▸ **Problem description**
Your copy should match the listing below exactly, except that it holds no images.

====== Exercise inputs ======

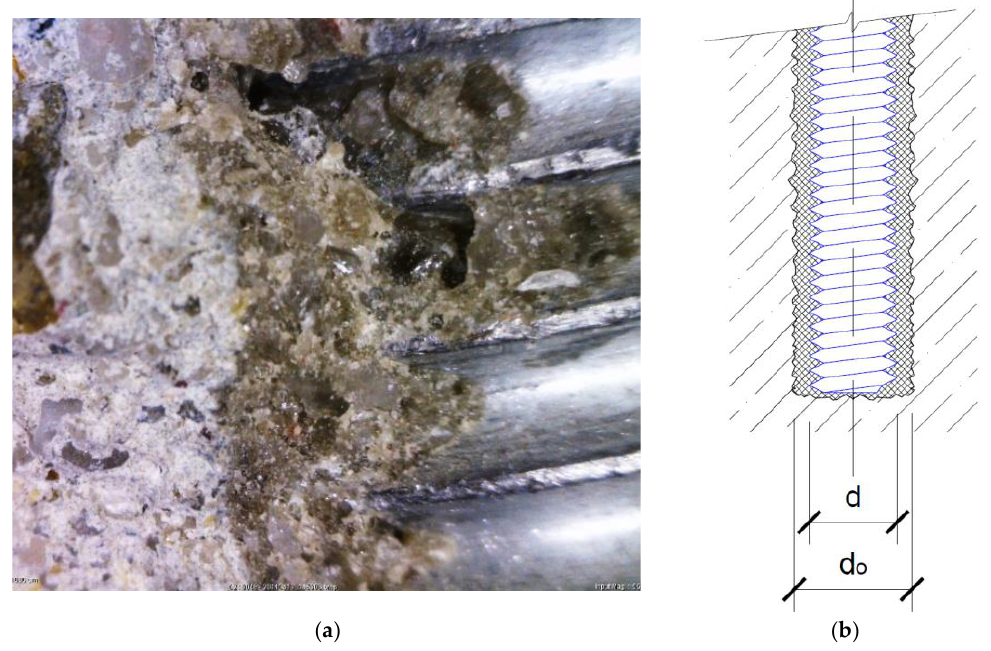
Figure 2. ( a ) Microscope photo of bonded anchor — contacts between materials, from the left-hand side — concrete/adhesive/steel anchor bolt; ( b ) Interface concrete – adhesive defined by outer diameter of drilled hole d 0 and interface adhesive – anchor defined by outer diameter of the anchor bolt d .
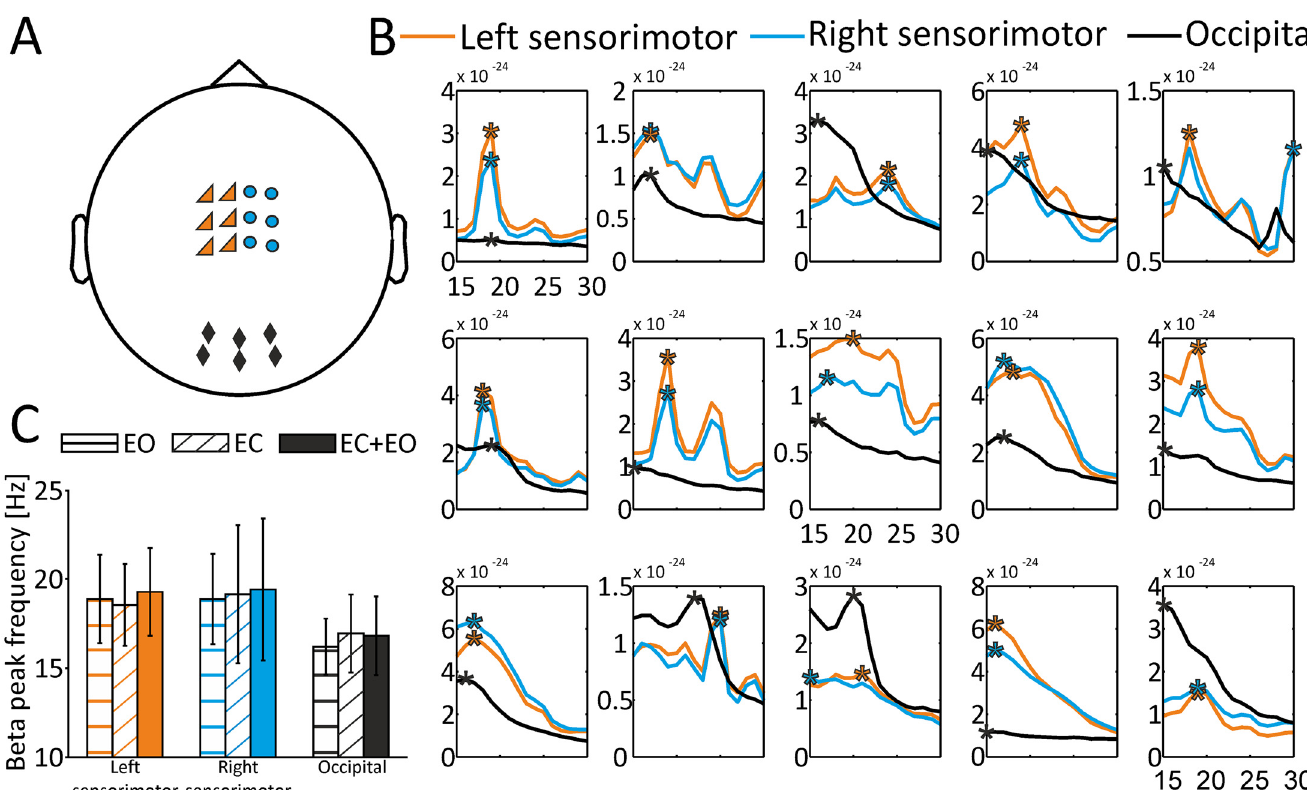
Fig 2. Sensor selection for respective MEG ROIs, individual beta peak frequencies and average beta peak frequencies across MEG ROIs. A) Sensors for left sensorimotor MEG ROI (orange triangles), right sensorimotor MEG ROI (blue dots) and occipital MEG ROI (black diamonds). B) Individual beta peak frequencies for all 15 subjects (EC+EO condition) for left sensorimotor MEG ROI (orange lines), right sensorimotor MEG ROI (blue lines) and occipital MEG ROI (black lines). Individual beta peak frequencies are highlighted by asterisks. C) Average beta peak frequencies separately for all conditions (EO, EC, EC+EO) and all MEG ROIs. Error bars represent standard deviations.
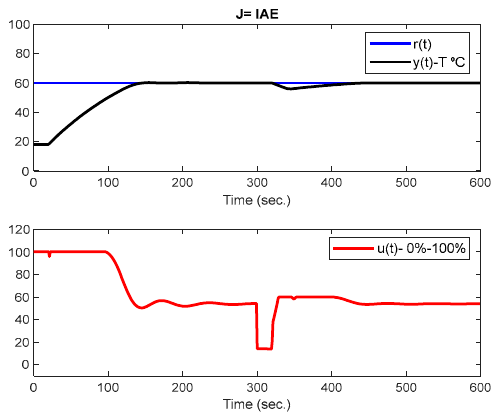
Figure 9. TCLab set-point tracking (SPT) and disturbance rejection (DR) simulated responses with a PID controller optimized with the PSO algorithm (J = IAE).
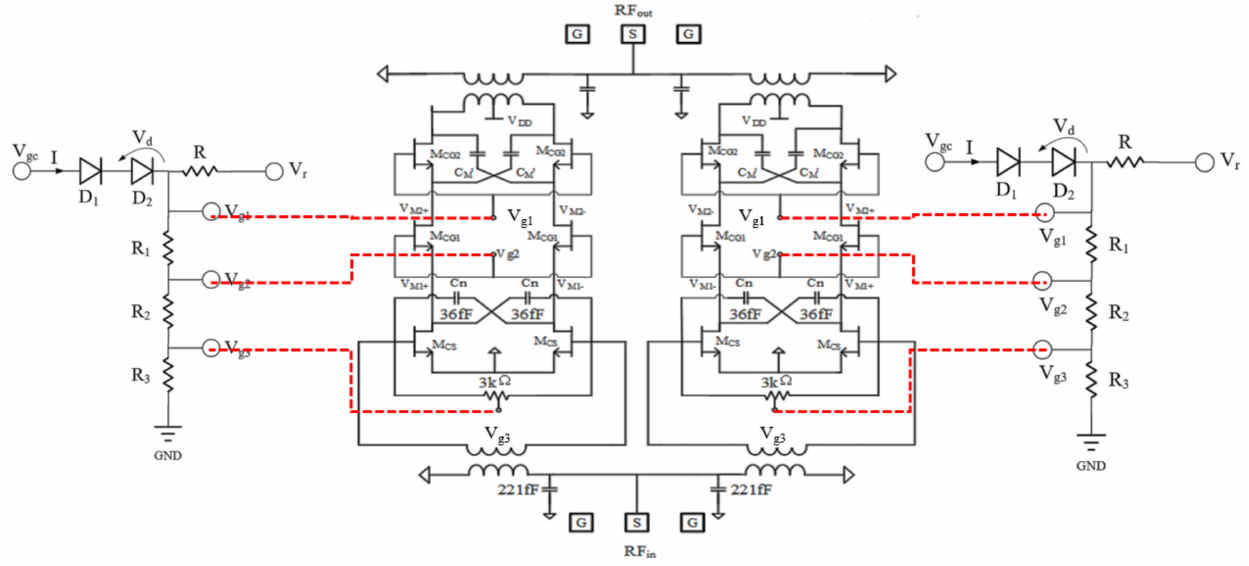
Figure 3. Schematic diagram of differential stacked PA, based on temperature compensation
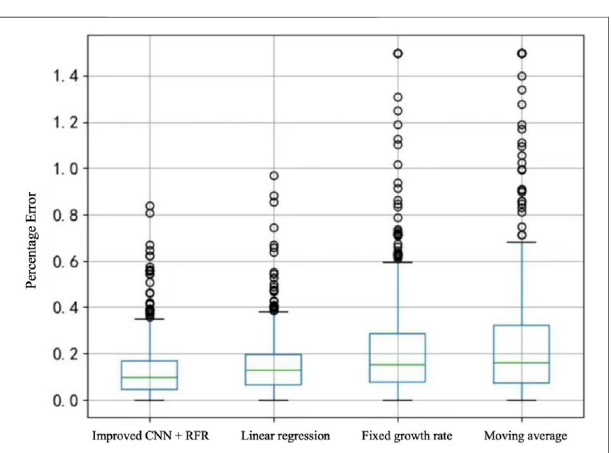
FIGURE 12 | Error box diagram of forecasting results by different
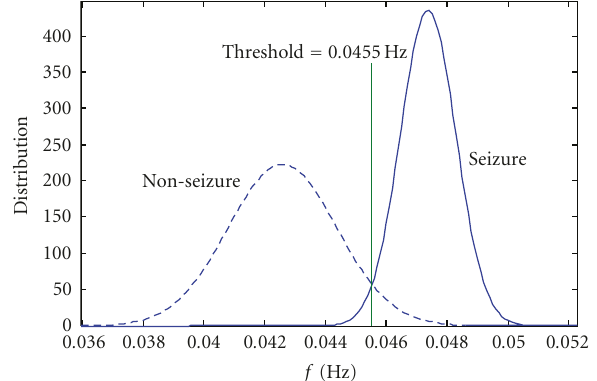
Figure 7: The Gaussian distribution to determine threshold for central/mean frequency in LF.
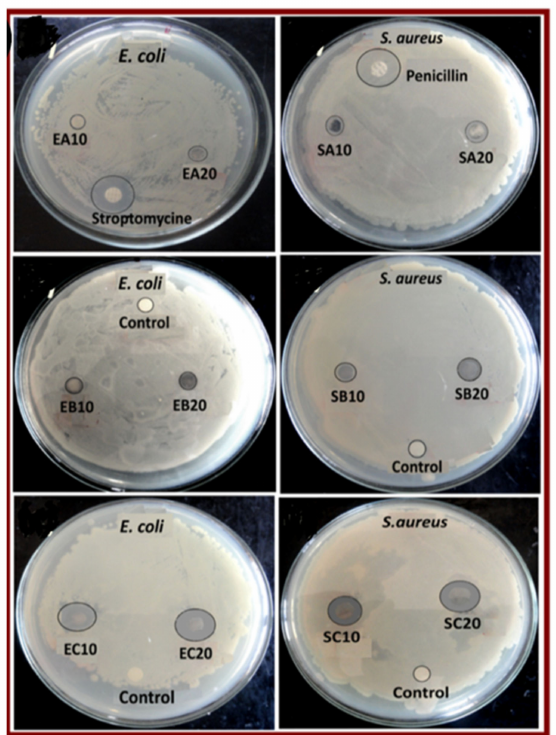
Figure 5. Zone of inhibition observed of AgNPs − PANI, Ag NPs − PANI/MWCNTs on E. coli and S. aureus. (Reprinted from Ref. [85]).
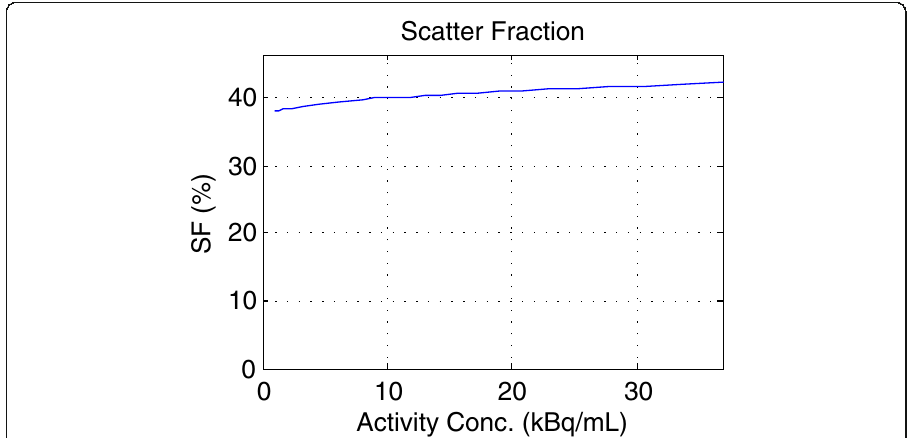
Fig. 3 Scatter fraction as a function of activity concentration. Scatter fraction at peak NECR was 41.2% on the Discovery MI 3-ring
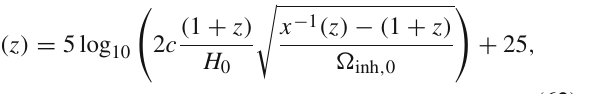
Fig. 3 The apparent magnitude μ with respect to the redshift z , with various of values (cid:17) inh , 0 . The top curve (red) corresponds to (cid:17) inh , 0 = 0 . 9998, the middle curve (black) corresponds to (cid:17) = 0 . 7200, and the bottom inh , 0 curve (green) corresponds to (cid:17) = 0 . 0041. Since (cid:17) inh , 0 inh , 0 can only take values between 0 and 1, this means the model cannot fit observational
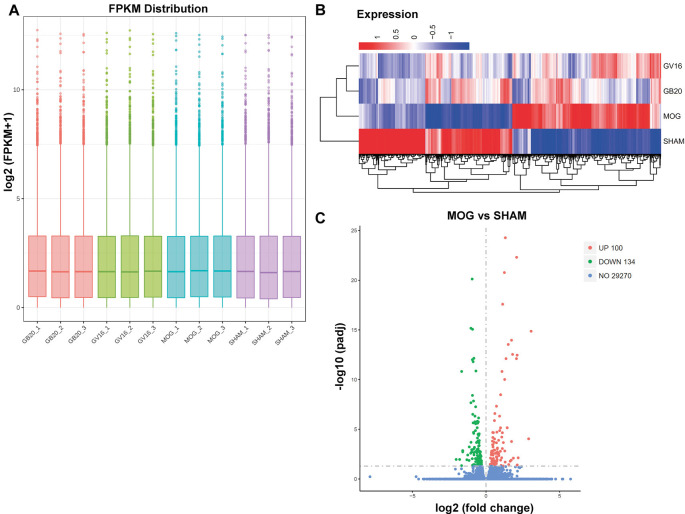
Quantitative analysis of retinal gene expression. (A) Boxplot shows the overall range and distribution of fragments per kilo base per million (FPKM) value of gene expression. (B) Cluster analysis of differentially expressed genes among groups. The colors of the heat map indicate the relative gene expression. Red color indicates the higher gene expression, while blue color indicates the lower gene expression. (C) The volcano map shows the numbers of differentially expressed genes (DEGs) of retina after myelin oligodendrocyte glycoprotein (MOG) immunization, compared with SHAM control. padj: adjusted p-value.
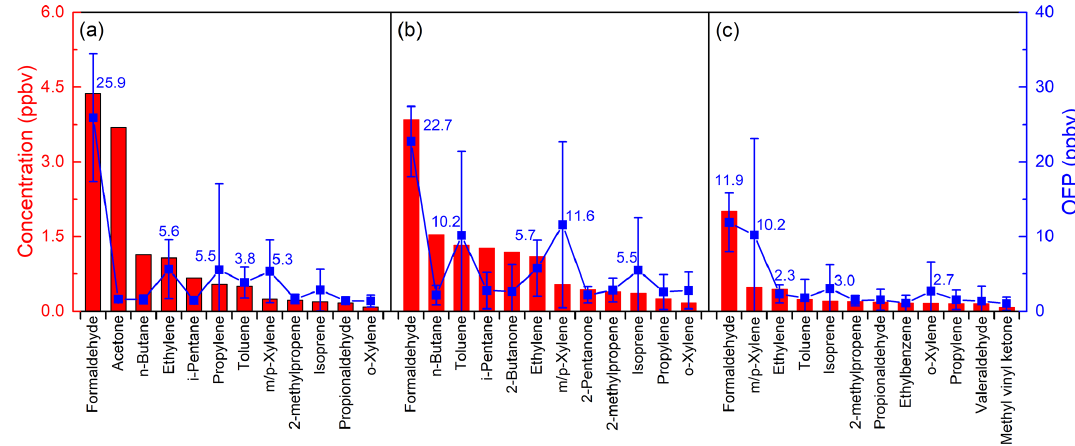
Figure 8. The top 12 NMVOCs in ozone potential formation and their average mixing ratios during (a) Case 1, (b) Case 2 and (c) Case 3 at an urban site of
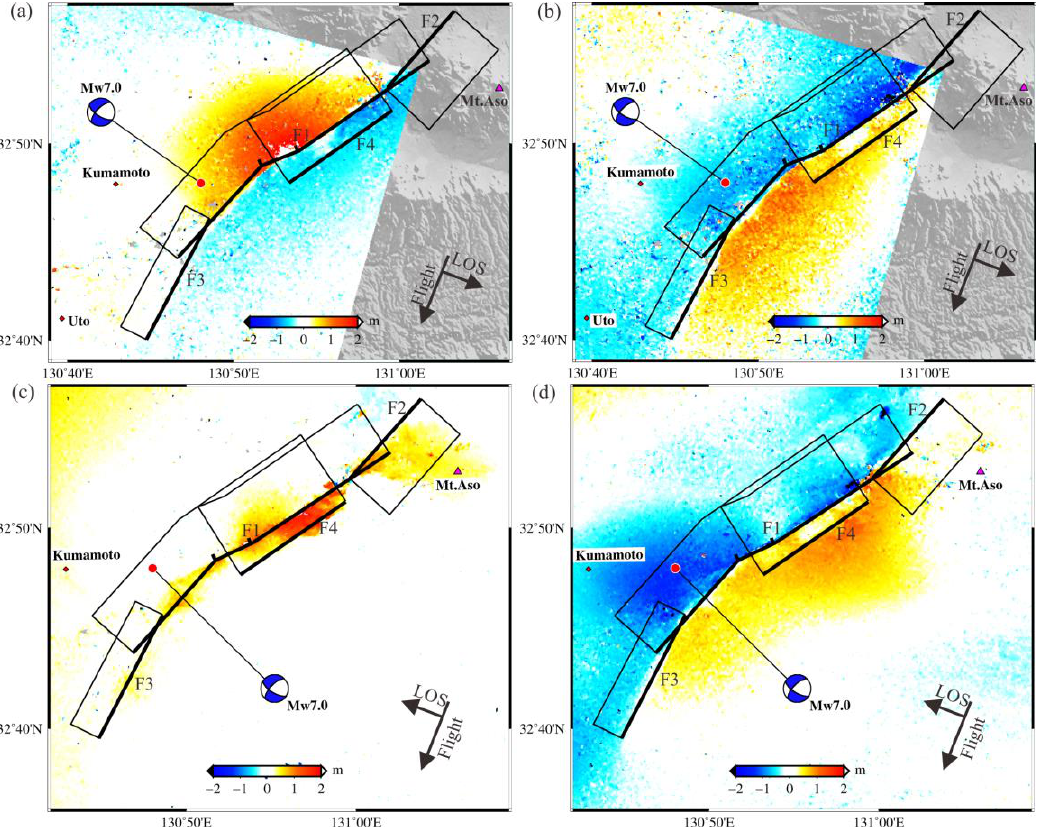
Figure 3. Surface deformation in the azimuth/range directions measured by the PO technique from ALOS-2 images. Ground deformation along the slant-range ( a ) and azimuth ( b ) directions from the DL track. Displacements along the slant-range ( c ) and azimuth ( d ) from DR data. Rectangles indicate the constructed faults projected onto the ground. Bold lines indicate the surface traces of the related faults.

======

▸ **Answer to the exercise**
Figure 2. ( a ) Microscope photo of bonded anchor — contacts between materials, from the left-hand side — concrete/adhesive/steel anchor bolt; ( b ) Interface concrete – adhesive defined by outer diameter of drilled hole d 0 and interface adhesive – anchor defined by outer diameter of the anchor bolt d .
Fig 2. Sensor selection for respective MEG ROIs, individual beta peak frequencies and average beta peak frequencies across MEG ROIs. A) Sensors for left sensorimotor MEG ROI (orange triangles), right sensorimotor MEG ROI (blue dots) and occipital MEG ROI (black diamonds). B) Individual beta peak frequencies for all 15 subjects (EC+EO condition) for left sensorimotor MEG ROI (orange lines), right sensorimotor MEG ROI (blue lines) and occipital MEG ROI (black lines). Individual beta peak frequencies are highlighted by asterisks. C) Average beta peak frequencies separately for all conditions (EO, EC, EC+EO) and all MEG ROIs. Error bars represent standard deviations.
Figure 9. TCLab set-point tracking (SPT) and disturbance rejection (DR) simulated responses with a PID controller optimized with the PSO algorithm (J = IAE).
Figure 3. Schematic diagram of differential stacked PA, based on temperature compensation
FIGURE 12 | Error box diagram of forecasting results by different
Figure 7: The Gaussian distribution to determine threshold for central/mean frequency in LF.
Figure 5. Zone of inhibition observed of AgNPs − PANI, Ag NPs − PANI/MWCNTs on E. coli and S. aureus. (Reprinted from Ref. [85]).
Fig. 3 Scatter fraction as a function of activity concentration. Scatter fraction at peak NECR was 41.2% on the Discovery MI 3-ring
Fig. 3 The apparent magnitude μ with respect to the redshift z , with various of values (cid:17) inh , 0 . The top curve (red) corresponds to (cid:17) inh , 0 = 0 . 9998, the middle curve (black) corresponds to (cid:17) = 0 . 7200, and the bottom inh , 0 curve (green) corresponds to (cid:17) = 0 . 0041. Since (cid:17) inh , 0 inh , 0 can only take values between 0 and 1, this means the model cannot fit observational
Quantitative analysis of retinal gene expression. (A) Boxplot shows the overall range and distribution of fragments per kilo base per million (FPKM) value of gene expression. (B) Cluster analysis of differentially expressed genes among groups. The colors of the heat map indicate the relative gene expression. Red color indicates the higher gene expression, while blue color indicates the lower gene expression. (C) The volcano map shows the numbers of differentially expressed genes (DEGs) of retina after myelin oligodendrocyte glycoprotein (MOG) immunization, compared with SHAM control. padj: adjusted p-value.
Figure 8. The top 12 NMVOCs in ozone potential formation and their average mixing ratios during (a) Case 1, (b) Case 2 and (c) Case 3 at an urban site of
Figure 3. Surface deformation in the azimuth/range directions measured by the PO technique from ALOS-2 images. Ground deformation along the slant-range ( a ) and azimuth ( b ) directions from the DL track. Displacements along the slant-range ( c ) and azimuth ( d ) from DR data. Rectangles indicate the constructed faults projected onto the ground. Bold lines indicate the surface traces of the related faults.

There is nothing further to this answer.